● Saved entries

************

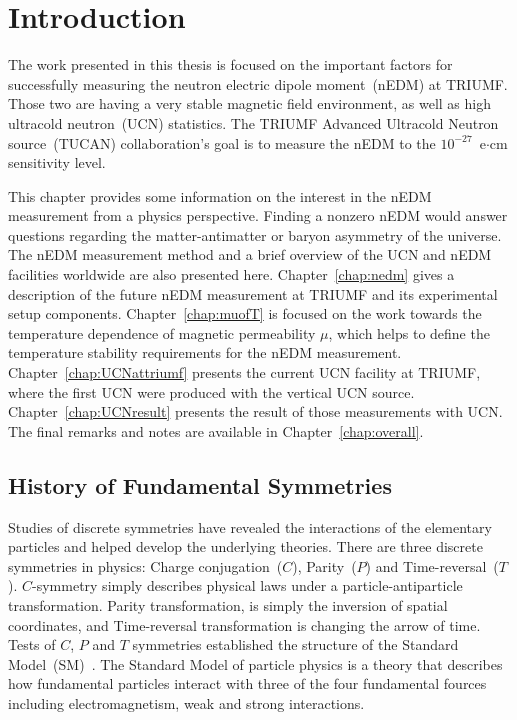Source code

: \chapter{Introduction\label{chap:intro}}
\renewcommand{\thepage}{\arabic{page}}%
\setcounter{page}{1}%


The work presented in this thesis is focused on the important factors
for successfully measuring the neutron electric dipole moment~(nEDM)
at TRIUMF. Those two are having a very stable magnetic field
environment, as well as high ultracold neutron~(UCN) statistics. The
TRIUMF Advanced Ultracold Neutron source~(TUCAN) collaboration's goal
is to measure the nEDM to the $10^{-27}$~e$\cdot$cm sensitivity level.


This chapter provides some information on the interest in the nEDM
measurement from a physics perspective. Finding a nonzero nEDM would
answer questions regarding the matter-antimatter or baryon asymmetry
of the universe. The nEDM measurement method and a brief overview of
the UCN and nEDM facilities worldwide are also presented here.
Chapter~\ref{chap:nedm} gives a description of the future nEDM
measurement at TRIUMF and its experimental setup
components. Chapter~\ref{chap:muofT} is focused on the work towards
the temperature dependence of magnetic permeability $\mu$, which helps
to define the temperature stability requirements for the nEDM
measurement. Chapter~\ref{chap:UCNattriumf} presents the current UCN
facility at TRIUMF, where the first UCN were produced with the
vertical UCN source. Chapter~\ref{chap:UCNresult} presents the result
of those measurements with UCN. The final remarks and notes are
available in Chapter~\ref{chap:overall}.



\section{History of Fundamental Symmetries }

Studies of discrete symmetries have revealed the interactions of the
elementary particles and helped develop the underlying theories.
There are three discrete symmetries in physics: Charge
conjugation~($C$), Parity~($P$) and Time-reversal~($T$). $C$-symmetry
simply describes physical laws under a particle-antiparticle
transformation. Parity transformation, is simply the inversion of
spatial coordinates, and Time-reversal transformation is changing the
arrow of time.  Tests of $C$, $P$ and $T$ symmetries established the
structure of the Standard Model~(SM)~\cite{pospelov2005electric}. The
Standard Model of particle physics is a theory that describes how
fundamental particles interact with three of the four fundamental
fources including electromagnetism, weak and strong interactions.

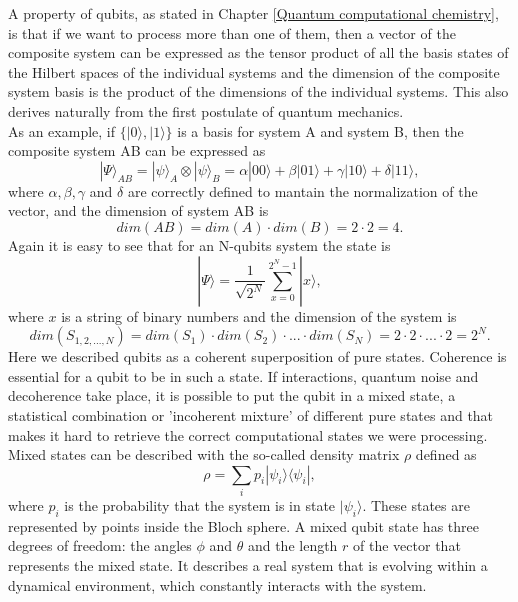 A property of qubits, as stated in Chapter \ref{Quantum computational chemistry}, is that if we want to process more than one of them, then a vector of the composite system can be expressed as the tensor product of all the basis states of the Hilbert spaces of the individual systems and the dimension of the composite system basis is the product of the dimensions of the individual systems. This also derives naturally from the first postulate of quantum mechanics. \\
As an example, if $\{ |0\rangle, |1\rangle \}$ is a basis for system A and system B, then the composite system AB can be expressed as
\begin{equation}
    |\Psi\rangle_{AB} = |\psi\rangle_A \otimes |\psi\rangle_B = \alpha |00\rangle + \beta |01\rangle + \gamma |10\rangle + \delta |11\rangle,
\end{equation}
where $\alpha, \beta, \gamma$ and $\delta$ are correctly defined to mantain the normalization of the vector, and the dimension of system AB is
\begin{equation}
    dim(AB) = dim(A) \cdot dim(B) = 2 \cdot 2 = 4.
\end{equation}
Again it is easy to see that for an N-qubits system the state is
\begin{equation}
    |\Psi\rangle = \frac{1}{\sqrt{2^N}} \sum_{x = 0}^{2^N - 1} |x\rangle,
\end{equation}
where $x$ is a string of binary numbers and the dimension of the system is
\begin{equation}
    dim(S_{1,2,...,N}) = dim(S_1) \cdot dim(S_2) \cdot ... \cdot dim(S_N) = 2 \cdot 2 \cdot ... \cdot 2 = 2^N.
\end{equation}
Here we described qubits as a coherent superposition of pure states. Coherence is essential for a qubit to be in such a state. If interactions, quantum noise and decoherence take place, it is possible to put the qubit in a mixed state, a statistical combination or 'incoherent mixture' of different pure states and that makes it hard to retrieve the correct computational states we were processing. Mixed states can be described with the so-called density matrix $\rho$ defined as
\begin{equation}
    \rho = \sum_i p_i |\psi_i\rangle \langle\psi_i|,
\end{equation}
where $p_i$ is the probability that the system is in state $|\psi_i\rangle$. These states are represented by points inside the Bloch sphere. A mixed qubit state has three degrees of freedom: the angles $\phi$ and $\theta$ and the length $r$ of the vector that represents the mixed state. It describes a real system that is evolving within a dynamical environment, which constantly interacts with the system. \\
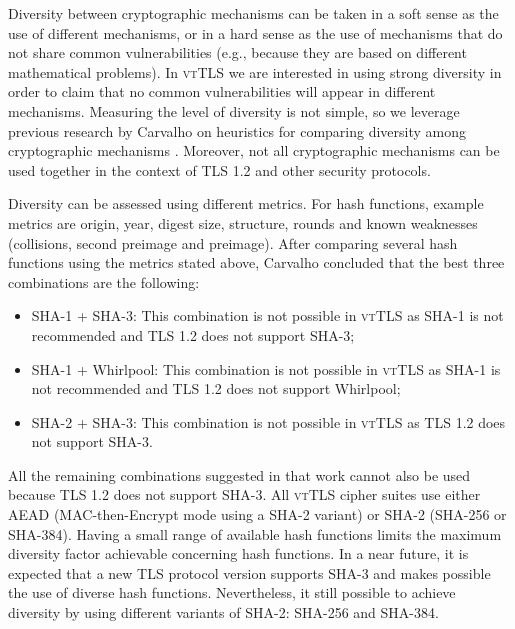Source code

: \documentclass{sig-alternate-05-2015}
\begin{document}
Diversity between cryptographic mechanisms can be taken in a soft sense as the use of different mechanisms, or in a hard sense as the use of mechanisms that do not share common vulnerabilities (e.g., because they are based on different mathematical problems). In \textsc{vtTLS} we are interested in using strong diversity in order to claim that no common vulnerabilities will appear in different mechanisms. Measuring the level of diversity is not simple, so we leverage previous research by Carvalho on heuristics for comparing diversity among  cryptographic mechanisms \cite{CarvalhoThesis14}. Moreover, not all cryptographic mechanisms can be used together in the context of TLS 1.2 and other security protocols. 

Diversity can be assessed using different metrics. For hash functions, example metrics are origin, year, digest size, structure, rounds and known weaknesses (collisions, second preimage and preimage).
After comparing several hash functions using the metrics stated above, Carvalho concluded that the best three combinations are the following:
\begin{itemize}
\item {SHA-1 + SHA-3: This combination is not possible in \textsc{vtTLS} as SHA-1 is not recommended and TLS 1.2 does not support SHA-3;}
\item {SHA-1 + Whirlpool: This combination is not possible in \textsc{vtTLS} as SHA-1 is not recommended and TLS 1.2 does not support Whirlpool;} 
\item {SHA-2 + SHA-3: This combination is not possible in \textsc{vtTLS} as TLS 1.2 does not support SHA-3.}
\end{itemize}

All the remaining  combinations suggested in that work cannot also be used because TLS 1.2 does not support SHA-3.
All \textsc{vtTLS} cipher suites use either AEAD (MAC-then-Encrypt mode using a SHA-2 variant) or SHA-2 (SHA-256 or SHA-384).
Having a small range of available hash functions limits the maximum diversity factor achievable concerning hash functions.
In a near future, it is expected that a new TLS protocol version supports SHA-3 and makes possible the use of diverse hash functions.
Nevertheless, it still possible to achieve diversity by using different variants of SHA-2: SHA-256 and SHA-384.
\end{document}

************

● Problem to solve
Your reply should be the entries above, repeated exactly and free of pictures.

● Answer to the problem
Source code

: \chapter{Introduction\label{chap:intro}}
\renewcommand{\thepage}{\arabic{page}}%
\setcounter{page}{1}%


The work presented in this thesis is focused on the important factors
for successfully measuring the neutron electric dipole moment~(nEDM)
at TRIUMF. Those two are having a very stable magnetic field
environment, as well as high ultracold neutron~(UCN) statistics. The
TRIUMF Advanced Ultracold Neutron source~(TUCAN) collaboration's goal
is to measure the nEDM to the $10^{-27}$~e$\cdot$cm sensitivity level.


This chapter provides some information on the interest in the nEDM
measurement from a physics perspective. Finding a nonzero nEDM would
answer questions regarding the matter-antimatter or baryon asymmetry
of the universe. The nEDM measurement method and a brief overview of
the UCN and nEDM facilities worldwide are also presented here.
Chapter~\ref{chap:nedm} gives a description of the future nEDM
measurement at TRIUMF and its experimental setup
components. Chapter~\ref{chap:muofT} is focused on the work towards
the temperature dependence of magnetic permeability $\mu$, which helps
to define the temperature stability requirements for the nEDM
measurement. Chapter~\ref{chap:UCNattriumf} presents the current UCN
facility at TRIUMF, where the first UCN were produced with the
vertical UCN source. Chapter~\ref{chap:UCNresult} presents the result
of those measurements with UCN. The final remarks and notes are
available in Chapter~\ref{chap:overall}.



\section{History of Fundamental Symmetries }

Studies of discrete symmetries have revealed the interactions of the
elementary particles and helped develop the underlying theories.
There are three discrete symmetries in physics: Charge
conjugation~($C$), Parity~($P$) and Time-reversal~($T$). $C$-symmetry
simply describes physical laws under a particle-antiparticle
transformation. Parity transformation, is simply the inversion of
spatial coordinates, and Time-reversal transformation is changing the
arrow of time.  Tests of $C$, $P$ and $T$ symmetries established the
structure of the Standard Model~(SM)~\cite{pospelov2005electric}. The
Standard Model of particle physics is a theory that describes how
fundamental particles interact with three of the four fundamental
fources including electromagnetism, weak and strong interactions.

 A property of qubits, as stated in Chapter \ref{Quantum computational chemistry}, is that if we want to process more than one of them, then a vector of the composite system can be expressed as the tensor product of all the basis states of the Hilbert spaces of the individual systems and the dimension of the composite system basis is the product of the dimensions of the individual systems. This also derives naturally from the first postulate of quantum mechanics. \\
As an example, if $\{ |0\rangle, |1\rangle \}$ is a basis for system A and system B, then the composite system AB can be expressed as
\begin{equation}
    |\Psi\rangle_{AB} = |\psi\rangle_A \otimes |\psi\rangle_B = \alpha |00\rangle + \beta |01\rangle + \gamma |10\rangle + \delta |11\rangle,
\end{equation}
where $\alpha, \beta, \gamma$ and $\delta$ are correctly defined to mantain the normalization of the vector, and the dimension of system AB is
\begin{equation}
    dim(AB) = dim(A) \cdot dim(B) = 2 \cdot 2 = 4.
\end{equation}
Again it is easy to see that for an N-qubits system the state is
\begin{equation}
    |\Psi\rangle = \frac{1}{\sqrt{2^N}} \sum_{x = 0}^{2^N - 1} |x\rangle,
\end{equation}
where $x$ is a string of binary numbers and the dimension of the system is
\begin{equation}
    dim(S_{1,2,...,N}) = dim(S_1) \cdot dim(S_2) \cdot ... \cdot dim(S_N) = 2 \cdot 2 \cdot ... \cdot 2 = 2^N.
\end{equation}
Here we described qubits as a coherent superposition of pure states. Coherence is essential for a qubit to be in such a state. If interactions, quantum noise and decoherence take place, it is possible to put the qubit in a mixed state, a statistical combination or 'incoherent mixture' of different pure states and that makes it hard to retrieve the correct computational states we were processing. Mixed states can be described with the so-called density matrix $\rho$ defined as
\begin{equation}
    \rho = \sum_i p_i |\psi_i\rangle \langle\psi_i|,
\end{equation}
where $p_i$ is the probability that the system is in state $|\psi_i\rangle$. These states are represented by points inside the Bloch sphere. A mixed qubit state has three degrees of freedom: the angles $\phi$ and $\theta$ and the length $r$ of the vector that represents the mixed state. It describes a real system that is evolving within a dynamical environment, which constantly interacts with the system. \\
Source code

: \documentclass{sig-alternate-05-2015}
\begin{document}
Diversity between cryptographic mechanisms can be taken in a soft sense as the use of different mechanisms, or in a hard sense as the use of mechanisms that do not share common vulnerabilities (e.g., because they are based on different mathematical problems). In \textsc{vtTLS} we are interested in using strong diversity in order to claim that no common vulnerabilities will appear in different mechanisms. Measuring the level of diversity is not simple, so we leverage previous research by Carvalho on heuristics for comparing diversity among  cryptographic mechanisms \cite{CarvalhoThesis14}. Moreover, not all cryptographic mechanisms can be used together in the context of TLS 1.2 and other security protocols. 

Diversity can be assessed using different metrics. For hash functions, example metrics are origin, year, digest size, structure, rounds and known weaknesses (collisions, second preimage and preimage).
After comparing several hash functions using the metrics stated above, Carvalho concluded that the best three combinations are the following:
\begin{itemize}
\item {SHA-1 + SHA-3: This combination is not possible in \textsc{vtTLS} as SHA-1 is not recommended and TLS 1.2 does not support SHA-3;}
\item {SHA-1 + Whirlpool: This combination is not possible in \textsc{vtTLS} as SHA-1 is not recommended and TLS 1.2 does not support Whirlpool;} 
\item {SHA-2 + SHA-3: This combination is not possible in \textsc{vtTLS} as TLS 1.2 does not support SHA-3.}
\end{itemize}

All the remaining  combinations suggested in that work cannot also be used because TLS 1.2 does not support SHA-3.
All \textsc{vtTLS} cipher suites use either AEAD (MAC-then-Encrypt mode using a SHA-2 variant) or SHA-2 (SHA-256 or SHA-384).
Having a small range of available hash functions limits the maximum diversity factor achievable concerning hash functions.
In a near future, it is expected that a new TLS protocol version supports SHA-3 and makes possible the use of diverse hash functions.
Nevertheless, it still possible to achieve diversity by using different variants of SHA-2: SHA-256 and SHA-384.
\end{document}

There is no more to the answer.